Friday, 1 October 2010

Taking stock and an autumn roundup

So, autumn has truly arrived in the muddy isle (aka the United Kingdom), true to form as October 1st dawned, blustery with near-torrential rain. Autumn can be a lovely time, as we all know. Who isn't moved by a bright, crystalline-fresh morning, leaves turning golden, the smell of woodsmoke redolent in the air? Unfortunately, the other side of the coin is the aforementioned weather, and grey, dull and wet days. Yet despite this I always find that come autumn I really yearn to wear perfume. The cooler weather calls for fragrances with more oomph, and a bit of comfort too. Gone are the fresh citrus colognes, or the sheer woody florals. In their place comes tobacco, amber, vanilla, spice and sweeter woods, which might have been cloying a couple of months ago. And maybe it's just me, but autumn releases seem so much more interesting than a lot of the dreck that comes out in the warmer months, destined to crowd-please. 

Some of you who read my blog more regularly might recall a somewhat melancholy and self-pitying post at the start of August when I mentioned how busy I had been at work, with not enough time to take stock of life and enjoy things that matter most to me, including wearing perfume of course. Two months on and I feel a lot better. Work is still busy, finances are still stretched, but for some reason I feel calmer and more in control. Hopefully this is not just delusion, but reality! I was trying to think back on perfumes I've tried over the summer and early autumn, and what I enjoyed, and didn't. 

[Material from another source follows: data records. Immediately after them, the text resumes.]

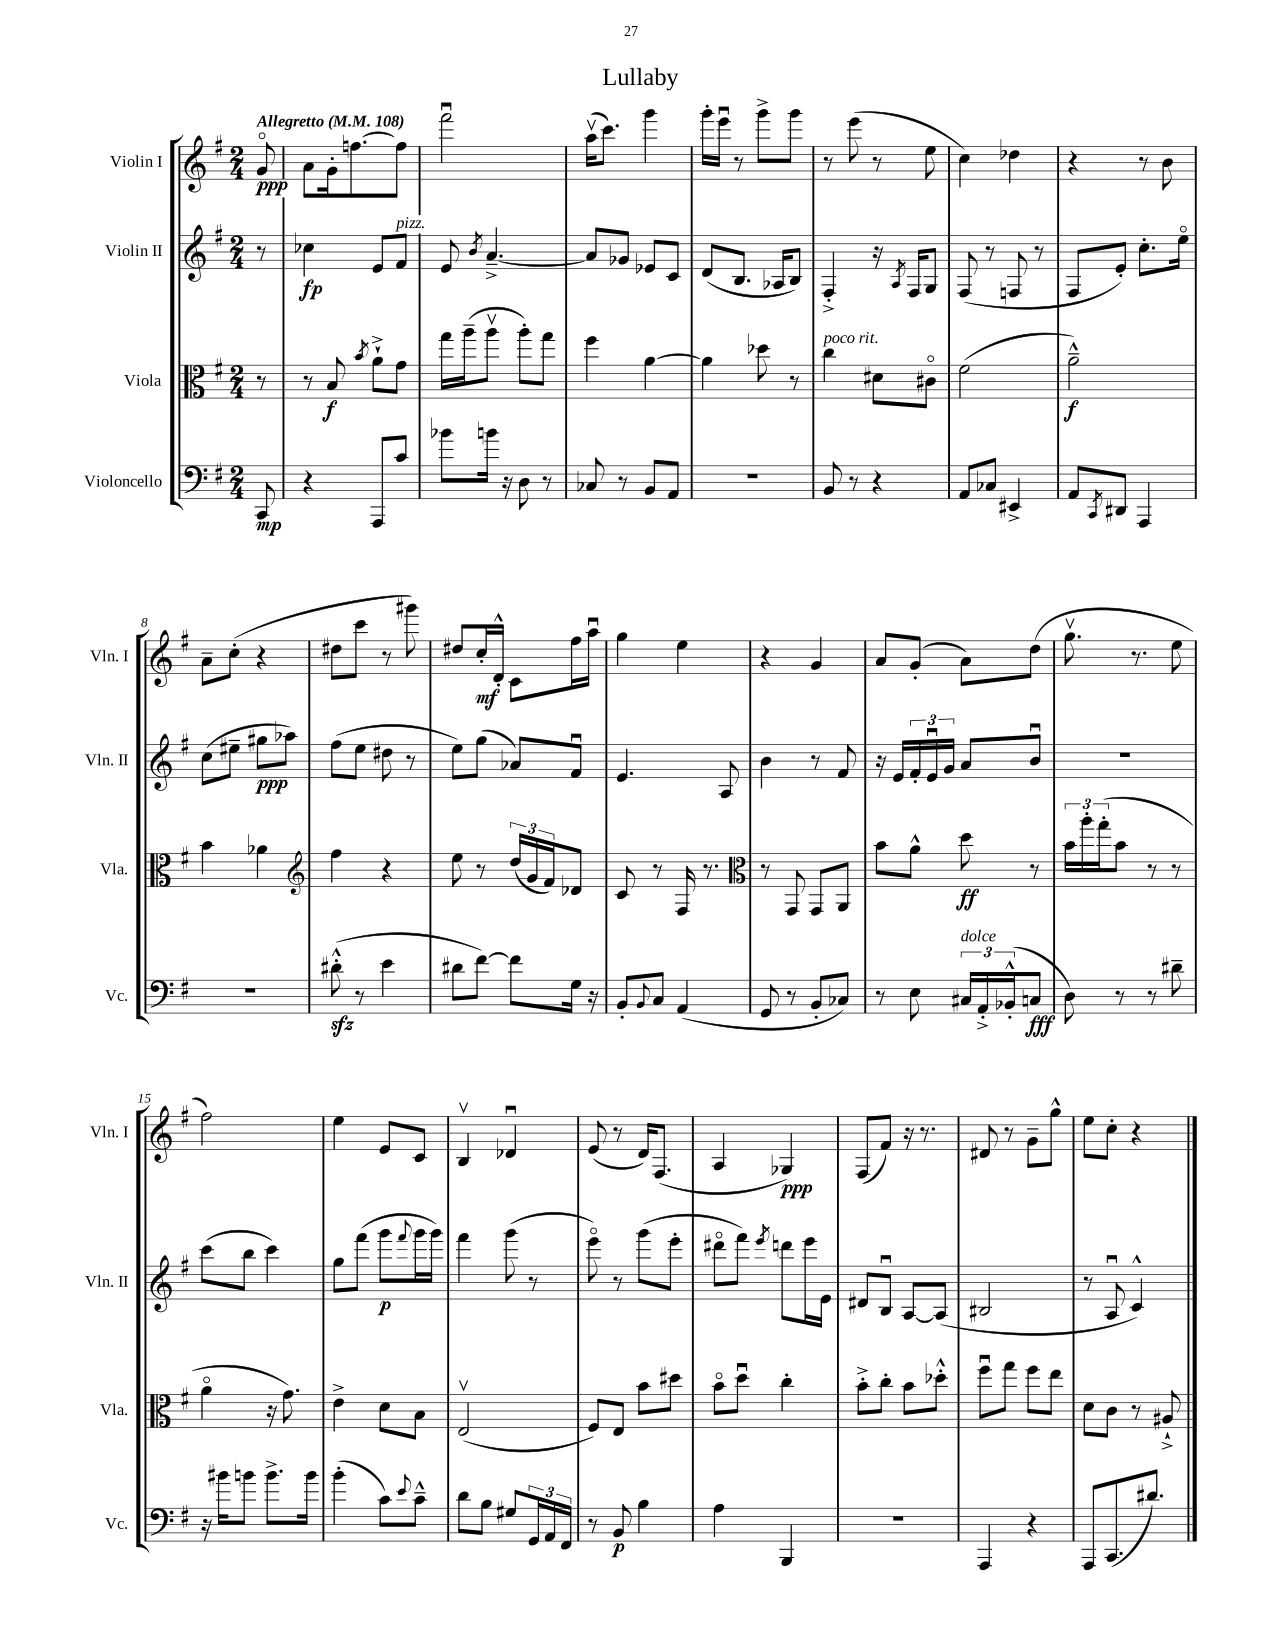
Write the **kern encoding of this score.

**kern	**kern	**kern	**kern
*staff4	*staff3	*staff2	*staff1
*clefF4	*clefC3	*clefG2	*clefG2
*k[f#]	*k[f#]	*k[f#]	*k[f#]
*M2/4	*M2/4	*M2/4	*M2/4
*MM108	*MM108	*MM108	*MM108
8CC	8r	8r	8go
=	=	=	=
4r	8r	4cc-	8a
.	8B	.	16g'
.	.	.	[8.ff
.	8qb	.	.
8AAA	8a`^	8e	.
8c	8g	8f#	8ff]
=	=	=	=
8b-	16gg	8e	2fff#u
.	(16aa~	.	.
.	.	8qb	.
16b	8aav	[4.a~^	.
16r	.	.	.
8D	8aa')	.	.
8r	8gg	.	.
=	=	=	=
8C-	4ff#	8a]	(16aav
.	.	.	8.ccc)
8r	.	8g-	.
8BB	[4a	8e-	4ggg
8AA	.	8c	.
=	=	=	=
2r	4a]	(8d	16ggg'
.	.	.	16eeeu
.	.	8.B	8r
.	8dd-	.	8ggg^
.	.	16A-	.
.	8r	8B)	8ggg
=	=	=	=
8BB	4cc	4F#'^	8r
8r	.	.	(8eee
4r	8d#	16r	8r
.	.	8qA	.
.	.	16F#	.
.	8c#o	8G	8ee
=	=	=	=
8AA	(2f#	(8F#	4cc)
8C-	.	8r	.
4EE#^	.	8F	4dd-
.	.	8r	.
=	=	=	=
8AA	2a~^^)	8F#	4r
8qCC	.	.	.
8DD#	.	8e')	.
4AAA	.	8.cc'	8r
.	.	.	8b
.	.	16eeo	.
=	=	=	=
2r	4b	(8cc	8a~
.	.	8ee#~	(8cc'
.	4a-	8gg#	4r
.	.	8aa-)	.
=	=	=	=
*	*clefG2	*	*
(8d#'^^	4ff#	(8ff#	8dd#
8r	.	8ee	8ccc
4e	4r	8dd#	8r
.	.	8r	8ggg#)
=	=	=	=
8d#	8ee	8ee)	8dd#
[8f#)	8r	(8gg	16cc'
.	.	.	16d'^^
8f#]	(24dd	8a-)	8c
.	24g	.	.
.	24f#)	.	.
16G	8d-	8f#u	16ff#
16r	.	.	16aau
=	=	=	=
8BB'	8c	4.e	4gg
8qqBB	.	.	.
8C	8r	.	.
(4AA	16F#	.	4ee
.	8.r	.	.
.	.	8A	.
=	=	=	=
*	*clefC3	*	*
8GG	8r	4b	4r
8r	8GG	.	.
8BB'	8GG	8r	4g
8C-)	8AA	8f#	.
=	=	=	=
8r	8b	16r	8a
.	.	16e	.
8E	8a^^	24f#'	(8g'
.	.	24eu	.
.	.	24g	.
24C#	8dd	8a	8a)
24AA'^	.	.	.
(24BB-'^^	.	.	.
8C	8r	8bu	(8dd
=	=	=	=
8D)	24b	2r	8.ggv
.	24aa'	.	.
.	(24gg'	.	.
8r	8b	.	.
.	.	.	8.r
8r	8r	.	.
8d#~	8r	.	8ee
=	=	=	=
16r	4ao	(8ccc	2ff#)
16b#	.	.	.
8b	.	8bb	.
8.b^	16r	4ccc)	.
.	8.g)	.	.
16b	.	.	.
=	=	=	=
(4b'	4e^	8gg	4ee
.	.	(8fff#	.
8c)	8d	8ggg	8e
8qqe	.	8qqfff#	.
8c~^^	8B	16ggg	8c
.	.	16ggg)	.
=	=	=	=
8d	(2Ev	4fff#	4Bv
8B	.	.	.
8G#	.	(8ggg	4d-u
24GG	.	8r	.
24AA	.	.	.
24FF#	.	.	.
=	=	=	=
8r	8F#)	8eeeo)	(8e
8BB	8E	8r	8r
4B	8b	(8ggg	16d)
.	.	.	(8.F#
.	8dd#	8eee'	.
=	=	=	=
4A	8bo	8ddd#o	4A
.	8ddu	8fff#)	.
.	.	8qeee	.
4BBB	4cc'	8ddd	4G-)
.	.	16eee	.
.	.	16e	.
=	=	=	=
2r	8b'^	8d#	(8F#
.	8cc'	8Bu	8f#)
.	8b	[8A	16r
.	.	.	8.r
.	8dd-'^^	(8A]	.
=	=	=	=
4AAA	8ff#u	2B#	8d#
.	8gg	.	8r
4r	8ff#	.	8g~
.	8ee	.	8gg^^
=	=	=	=
8AAA	8d	8r	8ee
(8.CC	8c	8Au	8cc'
.	8r	4c^^)	4r
8.d#)	.	.	.
.	8A#`^	.	.
==	==	==	==
*-	*-	*-	*-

There's been very little in mainstream that I've enjoyed. It's hard to keep up with all the celebrity releases anyway. I tried Serge Luten's Bas de Soie, and felt that while it was a sort-of return to form, it isn't totally me. One perfume that did impress me, surprisingly, was Jean Paul Gaultier's Le Male Terrible. The original Le Male was groundbreaking, and still as unique today as it was a decade or more ago. But it was so over-worn that it became cliched, probably a bit like Polo was in the US in the eighties, perhaps. Terrible is in the same vein as Le Male, but has some skankiness in it, with a bit of smoke and incense (at least to my nose). It is rather compelling and I'd urge you to approach it with a fresh and open mind - it might surprise you. I also tried Gucci Guilty the other day, and while not exactly a revelation, it is a rather well done floriental, better than a lot of similar releases over the last few years.

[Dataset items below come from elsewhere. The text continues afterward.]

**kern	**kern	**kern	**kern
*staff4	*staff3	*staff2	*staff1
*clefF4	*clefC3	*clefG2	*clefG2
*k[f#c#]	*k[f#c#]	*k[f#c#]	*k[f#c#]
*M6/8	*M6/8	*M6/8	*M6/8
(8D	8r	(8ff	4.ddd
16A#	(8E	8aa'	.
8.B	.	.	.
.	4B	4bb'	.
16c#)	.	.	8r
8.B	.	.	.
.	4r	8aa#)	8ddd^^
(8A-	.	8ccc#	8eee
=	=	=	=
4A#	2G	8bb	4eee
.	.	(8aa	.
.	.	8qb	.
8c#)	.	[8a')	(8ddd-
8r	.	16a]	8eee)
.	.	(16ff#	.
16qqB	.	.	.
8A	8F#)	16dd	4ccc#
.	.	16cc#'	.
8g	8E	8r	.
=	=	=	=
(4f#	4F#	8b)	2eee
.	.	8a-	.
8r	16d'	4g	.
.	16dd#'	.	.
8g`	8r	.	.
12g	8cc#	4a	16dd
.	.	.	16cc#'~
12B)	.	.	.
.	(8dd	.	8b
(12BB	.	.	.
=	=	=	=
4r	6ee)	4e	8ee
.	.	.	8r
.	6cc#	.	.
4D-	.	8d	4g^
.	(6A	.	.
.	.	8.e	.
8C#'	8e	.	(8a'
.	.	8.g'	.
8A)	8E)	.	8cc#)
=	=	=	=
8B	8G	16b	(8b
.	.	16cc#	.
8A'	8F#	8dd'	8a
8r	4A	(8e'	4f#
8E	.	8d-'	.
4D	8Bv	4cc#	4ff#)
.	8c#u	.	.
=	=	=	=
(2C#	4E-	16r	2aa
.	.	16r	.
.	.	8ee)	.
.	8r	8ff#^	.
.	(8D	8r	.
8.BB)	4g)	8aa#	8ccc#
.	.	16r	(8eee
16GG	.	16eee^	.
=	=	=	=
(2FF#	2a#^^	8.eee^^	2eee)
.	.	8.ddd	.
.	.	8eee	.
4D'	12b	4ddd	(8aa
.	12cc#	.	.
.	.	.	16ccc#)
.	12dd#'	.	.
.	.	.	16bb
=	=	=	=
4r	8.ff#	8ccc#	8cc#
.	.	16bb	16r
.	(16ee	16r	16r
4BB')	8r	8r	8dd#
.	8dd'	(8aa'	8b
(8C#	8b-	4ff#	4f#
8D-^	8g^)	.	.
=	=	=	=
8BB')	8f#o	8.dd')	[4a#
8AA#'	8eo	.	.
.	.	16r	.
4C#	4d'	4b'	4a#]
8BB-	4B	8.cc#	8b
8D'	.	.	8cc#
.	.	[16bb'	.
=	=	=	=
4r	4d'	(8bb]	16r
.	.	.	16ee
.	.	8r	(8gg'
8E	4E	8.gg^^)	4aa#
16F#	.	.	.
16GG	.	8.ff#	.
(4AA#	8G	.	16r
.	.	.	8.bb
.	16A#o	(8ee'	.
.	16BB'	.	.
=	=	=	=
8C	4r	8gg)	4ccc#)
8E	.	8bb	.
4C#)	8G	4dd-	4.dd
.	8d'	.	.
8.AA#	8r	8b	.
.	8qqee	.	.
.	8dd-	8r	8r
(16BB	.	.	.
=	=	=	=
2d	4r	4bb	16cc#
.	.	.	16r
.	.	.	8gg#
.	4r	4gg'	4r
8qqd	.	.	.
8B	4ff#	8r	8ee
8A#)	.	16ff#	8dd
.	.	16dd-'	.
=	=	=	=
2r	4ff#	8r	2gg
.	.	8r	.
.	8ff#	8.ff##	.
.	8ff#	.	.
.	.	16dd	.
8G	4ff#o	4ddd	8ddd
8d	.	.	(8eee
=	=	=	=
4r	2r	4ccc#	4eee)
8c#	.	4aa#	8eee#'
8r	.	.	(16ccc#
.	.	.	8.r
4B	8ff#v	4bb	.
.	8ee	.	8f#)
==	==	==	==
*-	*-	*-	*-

Moving onto niche, most of what I've tried has been older stuff that I haven't got round to before. I did try Andy Tauer's Orange Star, which I really enjoyed. The big rave was L'artisan's Nuit de Tubereuse. I've tried it once but it's hard to form a strong opinion. I liked that it wasn't an obvious, big, screechy tuberose, but  I couldn't quite get my head around it. I tried Mona di Orio's Cuir, which was a leather slap upside the head. Not for the faint-hearted. I also tried Amouage's Library fragrance Opus 2, labelled a fougere but not to me. It's great by the way. I haven't tried 1 and 3.

What about imminent releases (or just-released)? Well, I'm looking forward to trying the new Amouage Memoir Man and Woman. I know some people lament how many perfumes Amouage churns out these days, but they can do little wrong for me. I'm also curious to try the Vero  Profumo eau de parfumes (the extraits are way too expensive for me).

Going off topic a little, one sample I ordered recently that I wasn't expecting to like for some reason, but blew me away, is Costamor's Tabacca. It's a gorgeous tobacco fragrance, not too sweet, fairly sedate, but extremely well executed. And what disappointed me the most? I think it might be Heeley's Sel Marin. I was expecting something a bit like Sel de Vetiver, I guess because of the 'sel' in both titles. In the end Sel Marin smells like Hermes' Un Jardin apres la mousson, which is not my favourite. It's a bit brackish and totally not what I hoped it would be.

To end, what I really can't wait for is the annual release of the Serge Lutens non-export Paris exclusive, set to come out towards the end of this year. This year it is Cuir Mauresque. I've only ever smelled this one as a wax sample, which is not the same thing of course, but it was excellent.


  1. Thanks for that handy little roundup, Michael. I've yet to try Bas De Soie, but you may have noticed that I recently put up a review of Vero Profumo's new EDPs. I've also got a post on Memoir in the pipeline.

    As for the autumn, I agree that there's a lot to love about the season, apart from the rain... and it isn't even the rain per se that irritates me, but its consequences: you can't leave the house without tons of paraphernalia, you can't sit outside to have a coffee etc etc. Still, it's a good excuse to have lots of comforting incense burning in the house during the evenings!

  2. Thanks Persolaise. I did read your review of the Vero Profumos, which in conjunction with seeing them advertised on Luckyscent has reminded me to give them a go. These days I'm also quite excited by what is coming out of the US by small artisan outfits, such as Sonomo Scent Studio, DSH and Neil Morris, to name a few. I wish there was a similar movement in the UK (perhaps there is and I;m just not aware of it).